Step 2: The Pharmacy’s First Stop – The Anteroom
Your prescription first arrives in the pharmacy office and then heads to the anteroom. Think of it as the gateway to the sterile world — the border checkpoint where pharmacists and technicians prepare themselves before entering the cleanest areas.
In this space, staff wash their hands, put on sterile gowns, gloves, masks, and shoe covers. Air here is already cleaner than a typical hospital hallway, thanks to HEPA-filtered supply air and a constant flow of fresh, particle-free air replacing the old — around 20 air changes per hour and meeting ISO Class 7 standards.
Hospital Pharmacy HVAC Floor Plan
From an HVAC perspective, the anteroom is like a pressure dam. It’s designed to keep contaminants out of the next room by maintaining slightly higher air pressure, so clean air moves forward into the pharmacy, not the other way around.
Step 3: Inside the Buffer Room – The Cleanroom Heart
Once gowned, a pharmacy technician steps into the buffer room, also called the cleanroom. Here, the air is even purer, meeting ISO Class 7 standards. It feels still, calm — there’s no random breeze, no dust floating in the sunlight. That’s because 30 or more complete air changes per hour are continuously cycling through HEPA filters, sweeping particles down and out through low-wall returns.
The room is kept at positive pressure for non-hazardous compounding, meaning air always flows outward into less clean areas, never inward. This is the HVAC system acting as an invisible shield, protecting your medication from the tiniest airborne threats.
Step 4: The Primary Engineering Control
In the center of the buffer room or cleanroom sits the Primary Engineering Control — the star of the show. This could be a laminar airflow workbench or another ISO Class 5 device. Here, inside a bubble of unidirectional laminar airflow, the technician compounds your medication or IV.
Imagine clean air flowing in a smooth, even curtain from top to bottom. This air pushes away invisible particles before they can drift near your medication. This airflow is steady, precise, and uninterrupted. This is because even a wave of a hand in the wrong way could disturb it.
Step 5: Final Check and Delivery
Once prepared, your medication is sealed, labeled, and moved back through the anteroom. In many cases, it’s delivered via a pneumatic tube system or hand-carried to the nurse’s station. From there, it arrives at your bedside — the only part you usually see.

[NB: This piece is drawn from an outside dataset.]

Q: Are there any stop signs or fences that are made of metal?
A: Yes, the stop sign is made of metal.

Why This Matters to You as a Patient
As you watch the nurse connect the IV line or hand you a small cup of pills, it’s easy to miss the fact that an entire team of professionals — and an intricate HVAC-controlled environment — worked behind the scenes to make sure it’s safe, sterile, and exactly what you need.
Every room — from the anteroom to the buffer room, to the primary engineering control — is designed for one goal: to protect you. And the air itself, invisible and silent, is one of the most important medicines in the room.